_Exercise brief_:
Find every line below where the string "Suite" shows up, and copy those lines.

Page-level text extractions:

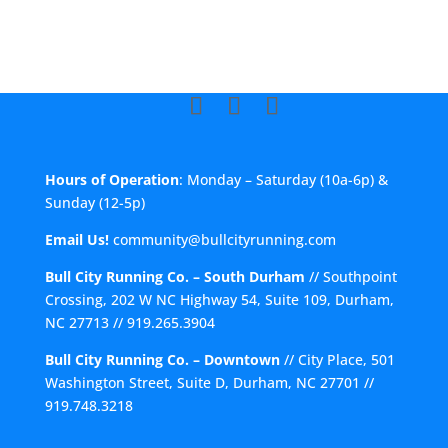
Hours of Operation
: Monday – Saturday (10a-6p) &
Sunday (12-5p)
Email Us!
community@bullcityrunning.com
Bull City Running Co. – South Durham
//
Southpoint
Crossing, 202 W NC Highway 54, Suite 109, Durham,
NC 27713
//
919.265.3904
Bull City Running Co. – Downtown
//
City Place, 501
Washington Street, Suite D, Durham, NC 27701
//
919.748.3218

_Answer_:
Crossing, 202 W NC Highway 54, Suite 109, Durham,
Washington Street, Suite D, Durham, NC 27701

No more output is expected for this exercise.